Monday, 4 February 2013

The Blues


In the waiting room I have my head deep in my book.  It’s in so deep that when they call my name I fail to hear .  It takes the receptionist tapping her feet in front of me, files in hand, to get me to stir.  This is the Welsh National Health and I’m being called in more than fifteen minutes ahead of schedule.   Aneurin Bevan, your dream is coming true at last.

The trick is, of course, that after checking your weight and your blood pressure (what do you want me to do? I’ll need an arm) and your name and address, mother’s maiden name, medical number, GP details, birthdate and secret password (mine is arse, apparently there’s a move on to popularise these once discredited words) I get to sit in waiting room number  two.  Empty apart from me and my book.  Medical students come and go.  A trolley of files rolls by.  The leaflets on the notice board advertising the rheumatic hip self-help group  and what to do when you fall over flutter in its breeze.

I’m reading the late Robert Palmer’s Deep Blues, an excellent history of blues music.  Palmer was a music journalist and fanatical record collector with a personal library of blues albums that ran to thousands.  He’s explaining how it was that jazz improvisation came from negro string bands and early jump-up  groups having to extend the length of their numbers.  They had to do this to satisfy the demand of dancers who didn’t ever want to sit down.  Middle of this my name again gets called.  This time I hear. I pad my way to today’s target - the consultants room.

It’s all centred on this.  Me sitting there before the doctor, a pair of silent students arrayed left, my file in all its fat and paper-stuffed glory in the centre of the desk.  The pred levels we’ll leave as they are, 3 / 4  mgs on alternative days, the consultant tells me.  Get that down to 3 mgs each day by the end of the month.  The synovial cyst is the real issue.  Your MRI scans show that it might not be growing but  it’s certainly there.  They are so unpredictable these things.  It will take just a small shift  for the pain to start for you again.  She frowns sympathetically.  You are not in pain now?  I was last week but today, no.
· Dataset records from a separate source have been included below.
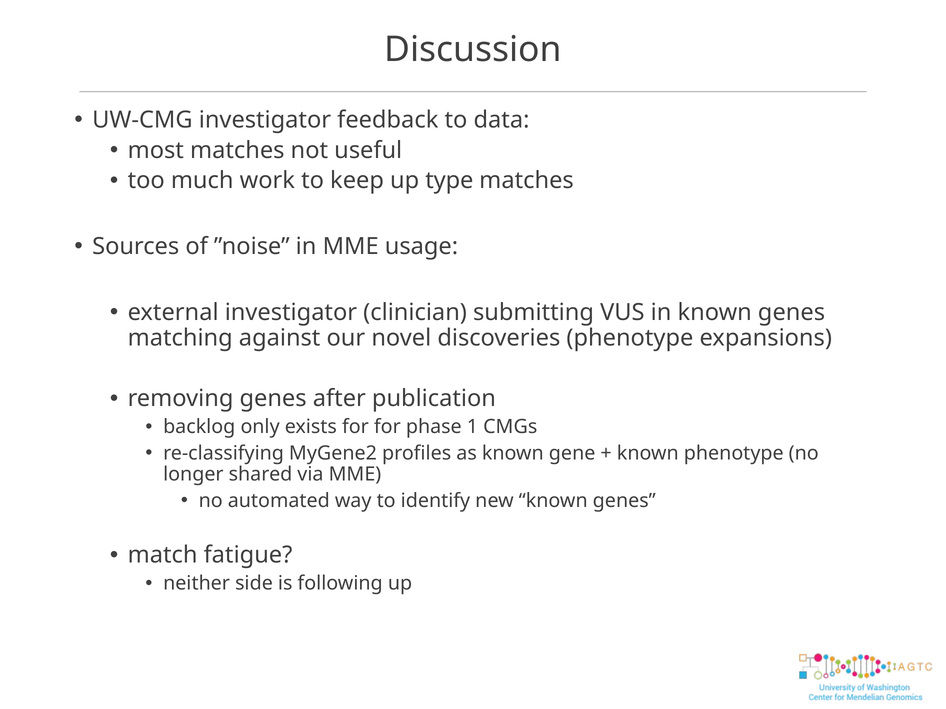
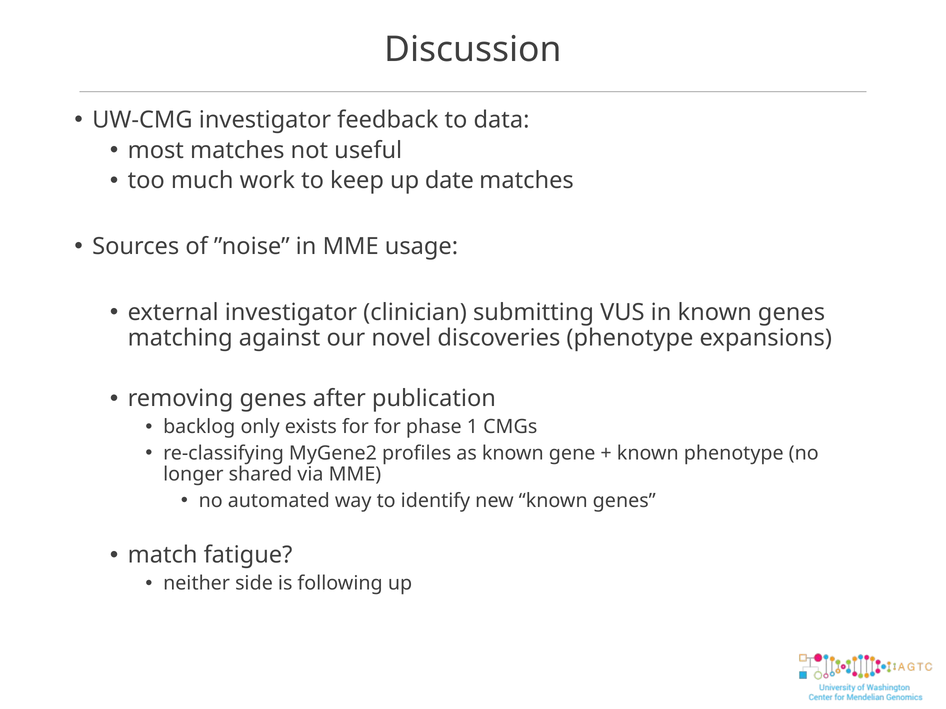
type: type -> date
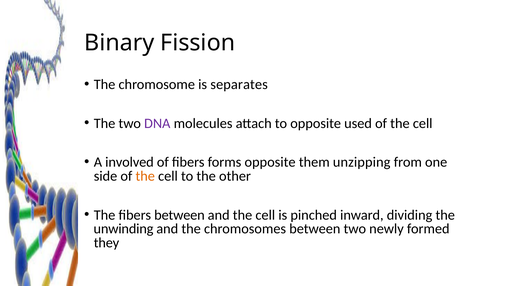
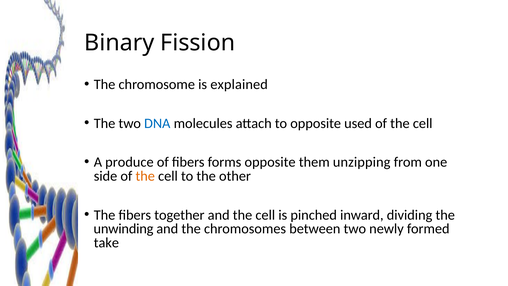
separates: separates -> explained
DNA colour: purple -> blue
involved: involved -> produce
fibers between: between -> together
they: they -> take
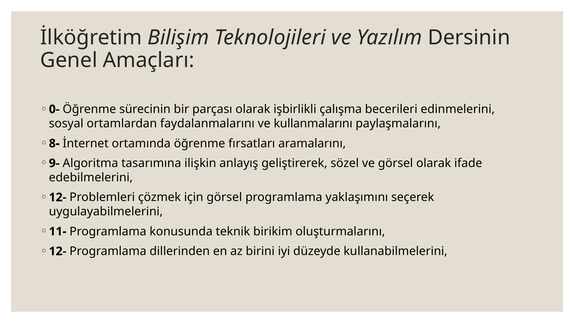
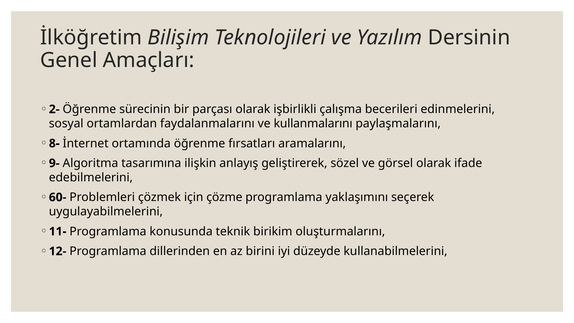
0-: 0- -> 2-
12- at (58, 197): 12- -> 60-
için görsel: görsel -> çözme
There are drugs we could put you on, gabapentin for example, but it does have side effects.  I get read a list.  There’s everything I've heard before on the prednisolone danger directory and then more.  Fat face, night frights, pain everywhere, bleeding stomach, head spins, fear of the outdoors, suicidal tendencies, hiccups.  Get all those and you’d never leave your bed.  Not everyone will suffer from these side effects, she tells me, reassuringly.  Up to you.  For now I’ll pass.

We’ll see what we can do with your visit to the neurologist, she continues.  You’ve already been on the waiting list for 3 months, can’t be long now.  I’ll give him a call.
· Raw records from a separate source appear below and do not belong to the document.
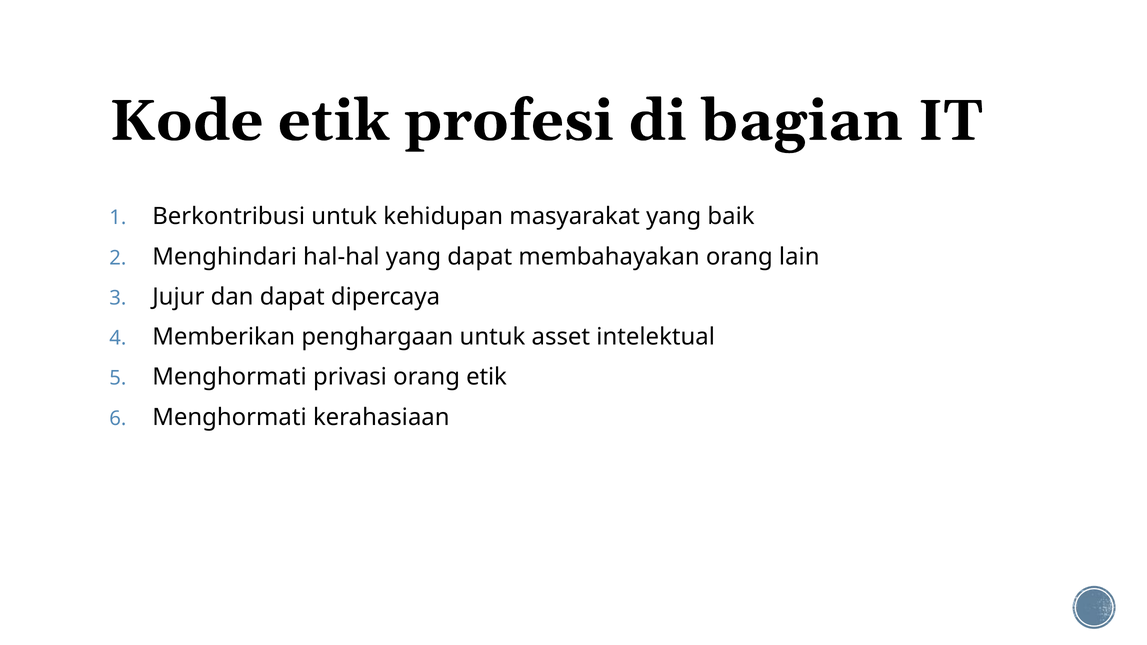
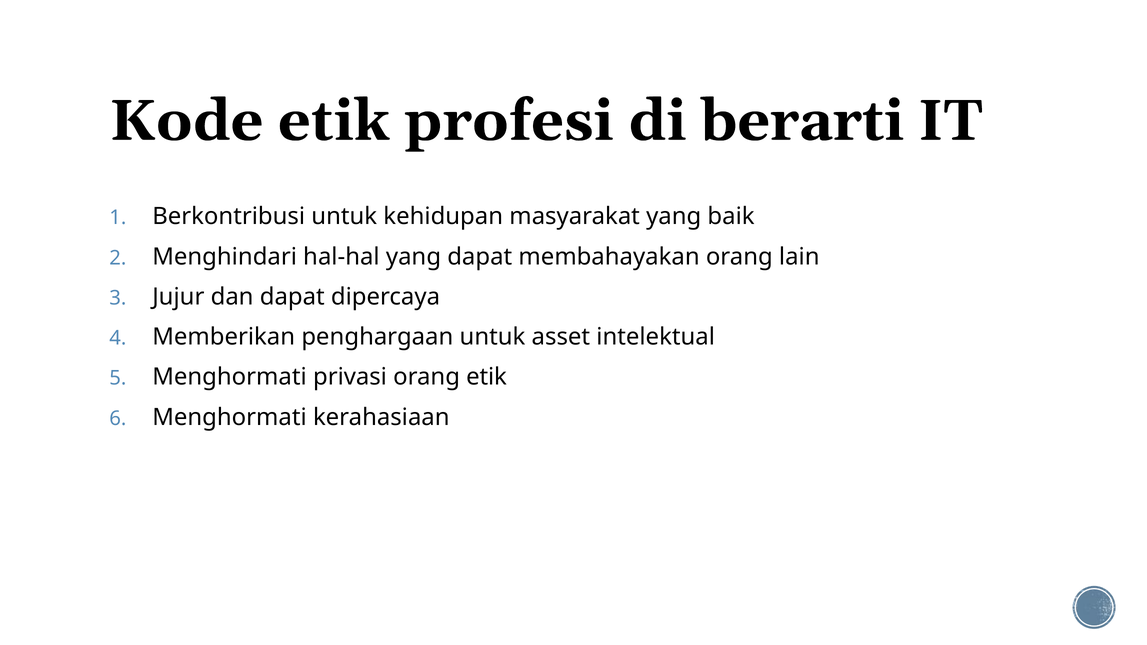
bagian: bagian -> berarti
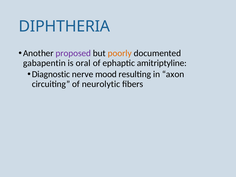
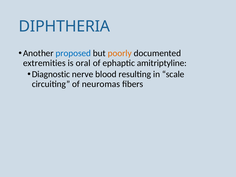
proposed colour: purple -> blue
gabapentin: gabapentin -> extremities
mood: mood -> blood
axon: axon -> scale
neurolytic: neurolytic -> neuromas
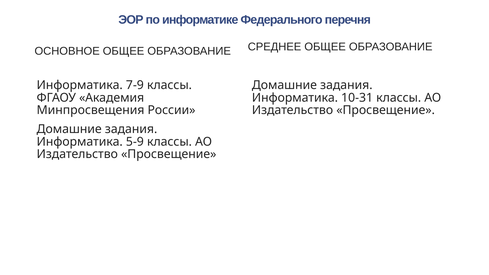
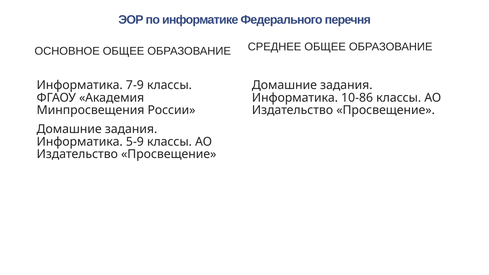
10-31: 10-31 -> 10-86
Then I’m back on the street.  Nothing actually prescribed and nothing new to do.  There are a few specialist consultations out there somewhere in the future, maybe a spinal injection if that department gets its act together and another visit to Rheumatology in six months’ time.

What would Charley Patton or Robert Johnson have done?  Sung about it a bit accompanied by their slide guitars, Pain Down My Leg Blues,  Hollerin’ ‘Bout Gabapentin, Shake That Synovial Thing  Mama, and then retreated to the bar.  Alcohol, the great cure all. If in doubt put half a bottle of Wild Turkey down your neck. 

Patton died at 48, Johnson at 27.  Doesn’t really give you hope.